A Coreia do Norte roubou US$ 2,06 bilhões em criptomoedas em 2025 — o que representa 60% de todas as perdas globais com hacks de criptomoedas, segundo um novo relatório da empresa de segurança blockchain CertiK. Os fundos roubados estão sendo usados para financiar os programas de armas nucleares do país, afirma o relatório.
O balanço de 2025
Os dados da CertiK apontam que as perdas globais totais com hacks de criptomoedas no ano passado foram de aproximadamente US$ 3,43 bilhões. O montante roubado pela Coreia do Norte — mais de dois terços desse total — supera todas as outras fontes individuais de roubo. O valor marca uma forte escalada em relação aos anos anteriores, embora o relatório não detalhe exatamente quais hacks foram atribuídos ao regime.

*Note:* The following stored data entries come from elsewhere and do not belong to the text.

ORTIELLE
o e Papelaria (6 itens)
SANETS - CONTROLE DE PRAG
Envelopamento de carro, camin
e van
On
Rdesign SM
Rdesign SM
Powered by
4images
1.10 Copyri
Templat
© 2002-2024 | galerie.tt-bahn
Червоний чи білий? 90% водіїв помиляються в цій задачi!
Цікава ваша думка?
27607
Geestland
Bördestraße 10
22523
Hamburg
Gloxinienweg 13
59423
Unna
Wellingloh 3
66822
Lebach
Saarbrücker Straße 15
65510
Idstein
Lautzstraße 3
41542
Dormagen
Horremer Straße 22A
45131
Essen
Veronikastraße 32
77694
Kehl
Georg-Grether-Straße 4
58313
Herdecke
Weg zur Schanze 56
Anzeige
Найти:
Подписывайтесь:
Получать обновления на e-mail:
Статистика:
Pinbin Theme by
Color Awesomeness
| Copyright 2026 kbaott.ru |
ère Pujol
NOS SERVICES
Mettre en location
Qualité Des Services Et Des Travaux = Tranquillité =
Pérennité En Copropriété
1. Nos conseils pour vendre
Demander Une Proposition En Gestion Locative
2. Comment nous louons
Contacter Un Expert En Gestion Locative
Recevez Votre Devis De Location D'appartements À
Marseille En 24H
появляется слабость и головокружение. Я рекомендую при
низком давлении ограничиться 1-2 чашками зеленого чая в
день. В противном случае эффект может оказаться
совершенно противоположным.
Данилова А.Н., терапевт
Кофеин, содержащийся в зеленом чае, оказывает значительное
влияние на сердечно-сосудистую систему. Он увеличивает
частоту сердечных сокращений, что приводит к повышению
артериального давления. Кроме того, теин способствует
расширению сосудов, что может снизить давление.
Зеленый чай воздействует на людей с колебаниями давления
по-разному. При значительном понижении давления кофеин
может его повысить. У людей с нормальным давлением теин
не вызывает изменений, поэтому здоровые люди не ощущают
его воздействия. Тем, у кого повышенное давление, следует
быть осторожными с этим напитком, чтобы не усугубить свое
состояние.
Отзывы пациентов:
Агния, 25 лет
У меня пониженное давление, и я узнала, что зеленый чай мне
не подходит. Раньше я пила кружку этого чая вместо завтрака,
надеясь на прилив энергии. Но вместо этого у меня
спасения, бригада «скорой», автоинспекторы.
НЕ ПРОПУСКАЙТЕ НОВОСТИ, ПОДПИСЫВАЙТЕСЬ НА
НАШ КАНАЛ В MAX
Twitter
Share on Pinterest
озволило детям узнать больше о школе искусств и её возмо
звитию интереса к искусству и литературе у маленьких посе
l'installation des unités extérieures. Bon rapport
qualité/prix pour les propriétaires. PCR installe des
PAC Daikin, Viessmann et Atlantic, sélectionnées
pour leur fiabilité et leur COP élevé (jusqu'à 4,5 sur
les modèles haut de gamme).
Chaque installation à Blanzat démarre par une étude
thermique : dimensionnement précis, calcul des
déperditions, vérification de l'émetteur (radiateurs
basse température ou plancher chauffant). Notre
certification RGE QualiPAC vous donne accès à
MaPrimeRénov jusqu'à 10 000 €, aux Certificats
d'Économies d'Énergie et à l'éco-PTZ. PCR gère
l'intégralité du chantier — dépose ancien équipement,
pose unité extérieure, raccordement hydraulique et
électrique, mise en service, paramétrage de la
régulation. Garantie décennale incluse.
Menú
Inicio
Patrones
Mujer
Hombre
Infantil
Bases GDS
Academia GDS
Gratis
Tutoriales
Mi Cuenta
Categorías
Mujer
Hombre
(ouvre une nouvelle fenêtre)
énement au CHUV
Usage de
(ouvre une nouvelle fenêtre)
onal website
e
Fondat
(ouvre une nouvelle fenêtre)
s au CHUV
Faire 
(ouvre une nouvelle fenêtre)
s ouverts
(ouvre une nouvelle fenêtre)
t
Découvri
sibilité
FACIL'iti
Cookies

Financiando um programa nuclear
A conexão entre roubo de criptomoedas e as ambições bélicas de Pyongyang não é nova, mas a escala é. Monitores da ONU e agências de inteligência ocidentais há muito alertam que a Coreia do Norte usa crimes cibernéticos para contornar sanções internacionais. Com US$ 2,06 bilhões em um único ano, o fluxo de criptomoedas se tornou uma importante fonte de receita para o regime de Kim Jong Un. O dinheiro vai diretamente para o desenvolvimento de mísseis e ogivas, afirma o relatório.
O desafio crescente
Para a indústria de criptomoedas, os números são um lembrete contundente de que atores patrocinados por estados estão se tornando mais sofisticados. Diferente de grupos de hackers menores movidos por lucro, as operações da Coreia do Norte são sistemáticas e frequentemente visam exchanges, protocolos DeFi e pontes entre cadeias. Empresas de segurança e reguladores têm lutado para acompanhar. O relatório da CertiK não nomeia vítimas específicas, mas observa que o tamanho médio dos hacks está aumentando.
O momento não é ideal. O setor já está sob pressão devido a regras mais rígidas nos EUA e na Europa, e um roubo de US$ 2 bilhões ligado a um Estado nuclear torna difícil ignorar o argumento por uma supervisão mais rigorosa.
As descobertas da CertiK provavelmente alimentarão discussões em andamento na Força-Tarefa de Ação Financeira (FATF) e entre as nações do G7 sobre como rastrear e congelar criptomoedas roubadas ligadas à evasão de sanções. Por enquanto, o buraco de US$ 2,06 bilhões permanece em grande parte não recuperado. Nenhuma grande prisão ou apreensão de ativos relacionada aos roubos de 2025 foi anunciada.